Please rewrite the data below with "intersections" changed to "crossings" and nothing else altered. Leave out the pictures.

────

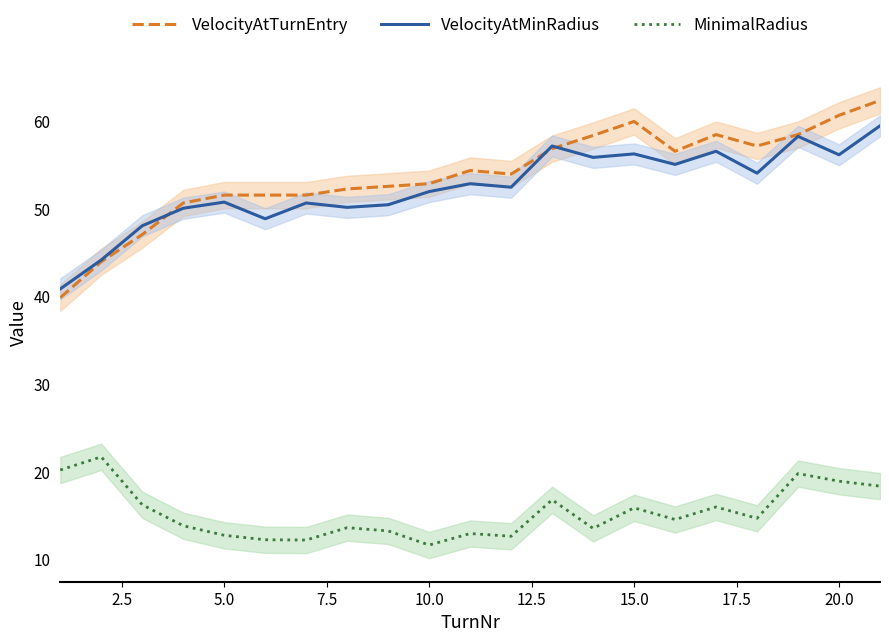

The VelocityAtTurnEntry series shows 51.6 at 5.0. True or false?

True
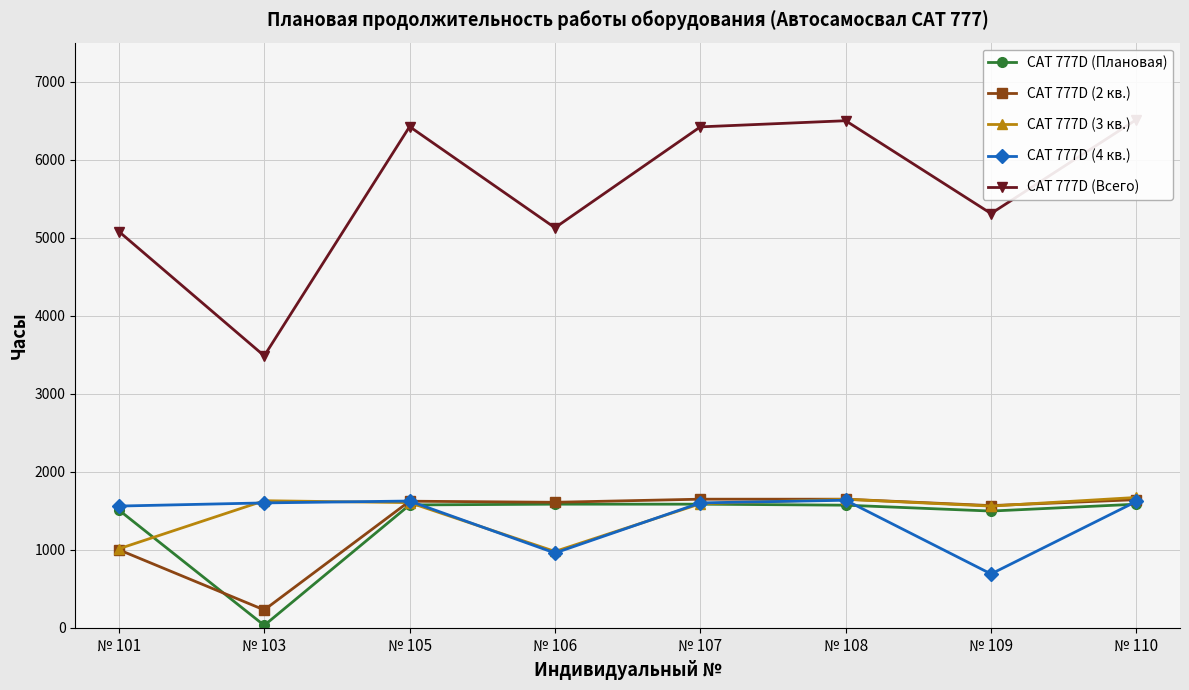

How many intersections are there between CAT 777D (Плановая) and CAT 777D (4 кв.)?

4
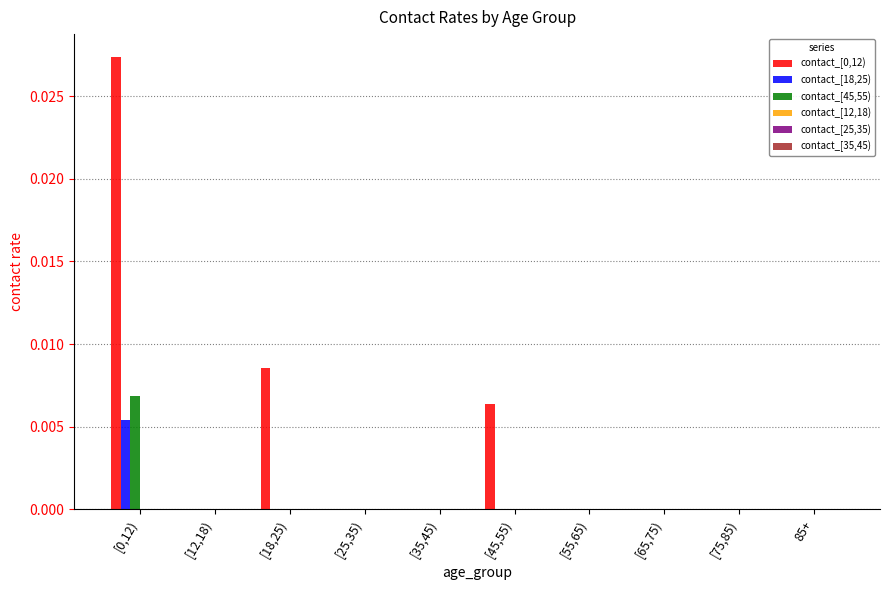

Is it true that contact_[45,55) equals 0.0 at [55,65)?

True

────

**EXERCISE SOLUTION:**
The VelocityAtTurnEntry series shows 51.6 at 5.0. True or false?

True

How many crossings are there between CAT 777D (Плановая) and CAT 777D (4 кв.)?

4

Is it true that contact_[45,55) equals 0.0 at [55,65)?

True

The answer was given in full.